* _Texto mostrado_
Cotidianamente nos chocamos con actos que
podrían generarnos un profundo escepticismo frente a la capacidad humana de
alcanzar la felicidad. Oteando nuestro joven siglo XXI cuesta creer que
podríamos alcanzarla. Basta revisar diariamente los medios noticiosos. Ellos
nos tienen acostumbrados a una selección de injusticias y crueldades. En el
mejor de los casos, a una cultura de la distracción. Reseñando un libro que
estudiaba las atrocidades cometidas en nombre de ideologías deshumanizadas, así
como la violencia que reaparece en los conflictos étnicos, religiosos y
culturales, un pensador norteamericano lanzó la siguiente interrogante:
«¿Podemos aceptar que son los “mejores” tiempos para las peores personas?».
Es exacto hablar de un mundo en crisis,
una civilización mercantil, hedonista y materialista, que intenta ofrecerse
como portadora del futuro.
La mayor nostalgia es de aquello que se
conoce apenas. Con la felicidad ocurre que, una vez avizorada, se la desea
intensamente. El célebre poeta Paul Claudel escribió, recién recibido en la
Iglesia católica: «Decidle a todos que su única obligación es la alegría». Claudel
comprendía que toda persona vive una profunda paradoja: la vocación a la
alegría. Pero, constantemente, uno se halla descontento, al punto de responder,
posiblemente de primera impresión, a la interrogante crucial del Señor Jesús a
los primeros discípulos: «¿Qué buscáis?» (Jn 1, 38), ¡confort! ¡seguridad!
¡bienes! Ninguna de estas cosas es deleznable. El problema surge cuando estas
posesiones se absolutizan como fines antes que medios. La persona vive en el
tedio existencial porque suele confundir lo que es la felicidad, ambicionando
sus reducciones alienadas: el placer, el tener y el poder.
El Beato Pablo VI describió una realidad
sumamente actual: «La sociedad tecnológica ha logrado multiplicar las ocasiones
de placer, pero encuentra muy difícil engendrar la alegría. Porque la alegría
tiene otro origen. Es espiritual. El dinero, el confort, la higiene y la
seguridad material no faltan con frecuencia; sin embargo, el tedio, la
aflicción, y la tristeza forman parte, por desgracia, de la vida de muchos.
Esto llega a veces hasta la angustia y la desesperación que ni la aparente
despreocupación ni el frenesí del gozo presente o los paraísos artificiales
logran evitar».

* _Objetivos_
#1 Reescribe el pasaje del texto sobre la felicidad que comienza en "La mayor nostalgia" y sigue hasta "y el poder.", sustituyendo "tedio existencial" por "hastío existencial".
#2 Responde a partir del texto sobre la felicidad:
(a) ¿Qué escribió Paul Claudel recién recibido en la Iglesia católica?
(b) ¿Cuáles son las reducciones alienadas de la felicidad que ambiciona la persona?
(c) Según la cita del Beato Pablo VI, ¿qué origen tiene la alegría?
Para resolver lo planteado, básate solo en el texto sobre la felicidad.

* _Datos proporcionados_
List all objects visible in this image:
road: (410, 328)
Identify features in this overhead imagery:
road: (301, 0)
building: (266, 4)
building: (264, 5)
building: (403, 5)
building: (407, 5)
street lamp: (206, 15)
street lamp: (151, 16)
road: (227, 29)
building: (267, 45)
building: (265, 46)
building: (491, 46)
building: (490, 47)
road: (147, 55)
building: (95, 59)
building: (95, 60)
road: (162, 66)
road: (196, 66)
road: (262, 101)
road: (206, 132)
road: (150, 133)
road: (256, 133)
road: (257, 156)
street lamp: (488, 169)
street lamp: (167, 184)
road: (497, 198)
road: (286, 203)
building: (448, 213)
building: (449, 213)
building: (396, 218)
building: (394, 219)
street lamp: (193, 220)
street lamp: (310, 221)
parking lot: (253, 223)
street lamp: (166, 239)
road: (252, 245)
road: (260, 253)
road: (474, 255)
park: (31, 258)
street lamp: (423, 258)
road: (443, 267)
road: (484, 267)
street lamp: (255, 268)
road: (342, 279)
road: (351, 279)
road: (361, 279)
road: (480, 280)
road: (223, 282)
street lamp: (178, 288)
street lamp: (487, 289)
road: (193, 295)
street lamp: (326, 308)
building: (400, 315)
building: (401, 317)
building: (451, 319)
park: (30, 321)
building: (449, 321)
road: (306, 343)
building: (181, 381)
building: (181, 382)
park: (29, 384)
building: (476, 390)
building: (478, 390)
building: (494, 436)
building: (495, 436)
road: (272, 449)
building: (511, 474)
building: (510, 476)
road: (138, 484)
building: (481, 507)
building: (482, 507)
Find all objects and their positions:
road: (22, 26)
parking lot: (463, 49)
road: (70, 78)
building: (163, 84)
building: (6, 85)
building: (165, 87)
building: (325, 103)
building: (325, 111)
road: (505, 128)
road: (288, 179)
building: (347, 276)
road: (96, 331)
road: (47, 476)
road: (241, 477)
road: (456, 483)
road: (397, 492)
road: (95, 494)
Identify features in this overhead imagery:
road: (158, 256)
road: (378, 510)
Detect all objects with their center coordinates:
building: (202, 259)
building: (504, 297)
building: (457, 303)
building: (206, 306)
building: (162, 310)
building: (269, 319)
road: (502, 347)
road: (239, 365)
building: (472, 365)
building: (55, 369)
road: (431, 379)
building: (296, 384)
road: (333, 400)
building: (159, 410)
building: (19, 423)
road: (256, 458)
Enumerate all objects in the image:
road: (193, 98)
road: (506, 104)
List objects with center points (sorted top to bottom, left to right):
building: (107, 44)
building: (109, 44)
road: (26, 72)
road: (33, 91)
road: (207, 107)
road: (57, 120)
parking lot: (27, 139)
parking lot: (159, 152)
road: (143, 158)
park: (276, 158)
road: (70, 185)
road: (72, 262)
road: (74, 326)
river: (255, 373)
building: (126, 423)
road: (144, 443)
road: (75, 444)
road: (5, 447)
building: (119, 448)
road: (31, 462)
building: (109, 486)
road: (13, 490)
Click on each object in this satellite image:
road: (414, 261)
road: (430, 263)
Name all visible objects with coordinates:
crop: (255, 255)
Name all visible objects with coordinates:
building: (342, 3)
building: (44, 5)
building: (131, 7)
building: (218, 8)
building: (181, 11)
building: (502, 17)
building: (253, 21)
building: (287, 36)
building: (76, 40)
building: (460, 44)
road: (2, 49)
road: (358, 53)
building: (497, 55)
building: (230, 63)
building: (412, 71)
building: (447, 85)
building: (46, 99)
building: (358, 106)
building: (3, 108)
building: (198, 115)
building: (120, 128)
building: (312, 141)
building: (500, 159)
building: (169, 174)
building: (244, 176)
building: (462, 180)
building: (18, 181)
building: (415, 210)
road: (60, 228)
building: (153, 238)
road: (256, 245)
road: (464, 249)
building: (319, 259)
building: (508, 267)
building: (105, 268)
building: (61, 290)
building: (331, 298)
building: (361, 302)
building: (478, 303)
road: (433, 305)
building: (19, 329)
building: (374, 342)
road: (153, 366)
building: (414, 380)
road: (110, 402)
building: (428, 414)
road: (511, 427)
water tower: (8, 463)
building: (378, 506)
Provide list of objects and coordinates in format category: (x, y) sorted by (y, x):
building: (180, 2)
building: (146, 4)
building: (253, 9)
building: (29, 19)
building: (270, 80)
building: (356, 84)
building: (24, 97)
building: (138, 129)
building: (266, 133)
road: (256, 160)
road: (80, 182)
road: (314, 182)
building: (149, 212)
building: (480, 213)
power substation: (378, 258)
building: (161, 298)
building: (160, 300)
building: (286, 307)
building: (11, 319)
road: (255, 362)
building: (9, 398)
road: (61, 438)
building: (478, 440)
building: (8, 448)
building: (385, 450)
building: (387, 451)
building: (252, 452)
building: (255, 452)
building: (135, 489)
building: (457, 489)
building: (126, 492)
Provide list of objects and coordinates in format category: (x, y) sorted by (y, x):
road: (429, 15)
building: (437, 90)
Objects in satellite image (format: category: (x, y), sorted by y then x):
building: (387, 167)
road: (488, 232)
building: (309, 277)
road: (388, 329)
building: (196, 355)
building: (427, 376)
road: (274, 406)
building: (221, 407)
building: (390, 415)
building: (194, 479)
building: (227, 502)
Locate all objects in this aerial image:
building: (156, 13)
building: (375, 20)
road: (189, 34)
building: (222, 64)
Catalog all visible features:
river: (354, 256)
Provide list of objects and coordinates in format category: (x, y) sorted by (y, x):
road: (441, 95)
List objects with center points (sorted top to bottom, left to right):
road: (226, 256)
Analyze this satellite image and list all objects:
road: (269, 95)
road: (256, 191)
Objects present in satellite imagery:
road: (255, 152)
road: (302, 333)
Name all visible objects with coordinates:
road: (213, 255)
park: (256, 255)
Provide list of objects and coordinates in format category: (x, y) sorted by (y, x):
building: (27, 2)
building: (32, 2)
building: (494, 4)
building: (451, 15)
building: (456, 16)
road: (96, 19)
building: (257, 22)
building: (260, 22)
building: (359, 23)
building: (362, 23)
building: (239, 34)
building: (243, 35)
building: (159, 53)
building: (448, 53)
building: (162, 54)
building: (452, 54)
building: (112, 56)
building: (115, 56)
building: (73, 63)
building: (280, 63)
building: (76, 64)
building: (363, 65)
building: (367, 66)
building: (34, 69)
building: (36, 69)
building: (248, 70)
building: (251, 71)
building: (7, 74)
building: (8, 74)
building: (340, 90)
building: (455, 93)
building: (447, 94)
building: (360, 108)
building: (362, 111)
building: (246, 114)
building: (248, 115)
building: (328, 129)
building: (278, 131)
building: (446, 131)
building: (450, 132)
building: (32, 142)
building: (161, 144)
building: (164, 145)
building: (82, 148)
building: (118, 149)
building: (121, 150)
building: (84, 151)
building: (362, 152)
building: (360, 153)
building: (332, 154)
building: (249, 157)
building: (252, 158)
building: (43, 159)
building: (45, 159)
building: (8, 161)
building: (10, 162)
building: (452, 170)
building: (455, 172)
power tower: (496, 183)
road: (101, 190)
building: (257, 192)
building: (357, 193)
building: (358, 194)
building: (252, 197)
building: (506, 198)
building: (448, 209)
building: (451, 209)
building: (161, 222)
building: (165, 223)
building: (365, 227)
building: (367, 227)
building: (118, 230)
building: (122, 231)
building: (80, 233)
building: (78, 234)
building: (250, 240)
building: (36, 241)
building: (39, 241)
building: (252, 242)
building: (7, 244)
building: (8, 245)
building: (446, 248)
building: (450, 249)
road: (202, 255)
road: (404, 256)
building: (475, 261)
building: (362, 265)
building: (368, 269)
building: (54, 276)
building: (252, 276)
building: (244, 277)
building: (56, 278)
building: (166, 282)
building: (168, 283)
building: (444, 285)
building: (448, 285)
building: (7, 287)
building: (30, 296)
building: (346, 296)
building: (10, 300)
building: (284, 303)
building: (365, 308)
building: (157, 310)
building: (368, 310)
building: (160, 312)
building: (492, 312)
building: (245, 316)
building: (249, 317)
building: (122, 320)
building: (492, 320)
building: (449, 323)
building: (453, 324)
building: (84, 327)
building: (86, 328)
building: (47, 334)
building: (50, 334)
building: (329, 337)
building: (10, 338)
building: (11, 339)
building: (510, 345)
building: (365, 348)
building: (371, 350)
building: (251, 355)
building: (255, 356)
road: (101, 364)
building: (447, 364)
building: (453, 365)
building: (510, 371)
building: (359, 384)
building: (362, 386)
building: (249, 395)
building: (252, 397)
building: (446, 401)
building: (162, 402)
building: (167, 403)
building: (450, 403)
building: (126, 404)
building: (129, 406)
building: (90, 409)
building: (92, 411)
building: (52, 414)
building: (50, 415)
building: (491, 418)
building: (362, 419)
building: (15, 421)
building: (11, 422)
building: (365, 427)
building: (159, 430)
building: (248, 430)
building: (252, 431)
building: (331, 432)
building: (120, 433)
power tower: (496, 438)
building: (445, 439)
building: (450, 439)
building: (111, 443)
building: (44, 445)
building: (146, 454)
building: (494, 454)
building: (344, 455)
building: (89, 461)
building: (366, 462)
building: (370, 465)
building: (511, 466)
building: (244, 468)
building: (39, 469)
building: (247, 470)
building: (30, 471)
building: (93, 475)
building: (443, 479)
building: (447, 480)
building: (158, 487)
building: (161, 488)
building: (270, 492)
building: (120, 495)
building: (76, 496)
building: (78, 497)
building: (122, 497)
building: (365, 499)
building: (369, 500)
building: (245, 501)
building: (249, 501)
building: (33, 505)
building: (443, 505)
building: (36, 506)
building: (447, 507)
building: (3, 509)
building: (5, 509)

* _Soluciones propuestas_
#1
La mayor nostalgia es de aquello que se
conoce apenas. Con la felicidad ocurre que, una vez avizorada, se la desea
intensamente. El célebre poeta Paul Claudel escribió, recién recibido en la
Iglesia católica: «Decidle a todos que su única obligación es la alegría». Claudel
comprendía que toda persona vive una profunda paradoja: la vocación a la
alegría. Pero, constantemente, uno se halla descontento, al punto de responder,
posiblemente de primera impresión, a la interrogante crucial del Señor Jesús a
los primeros discípulos: «¿Qué buscáis?» (Jn 1, 38), ¡confort! ¡seguridad!
¡bienes! Ninguna de estas cosas es deleznable. El problema surge cuando estas
posesiones se absolutizan como fines antes que medios. La persona vive en el
hastío existencial porque suele confundir lo que es la felicidad, ambicionando
sus reducciones alienadas: el placer, el tener y el poder.

#2
(a) Escribió: «Decidle a todos que su única obligación es la alegría».
(b) Son el placer, el tener y el poder.
(c) Tiene un origen espiritual.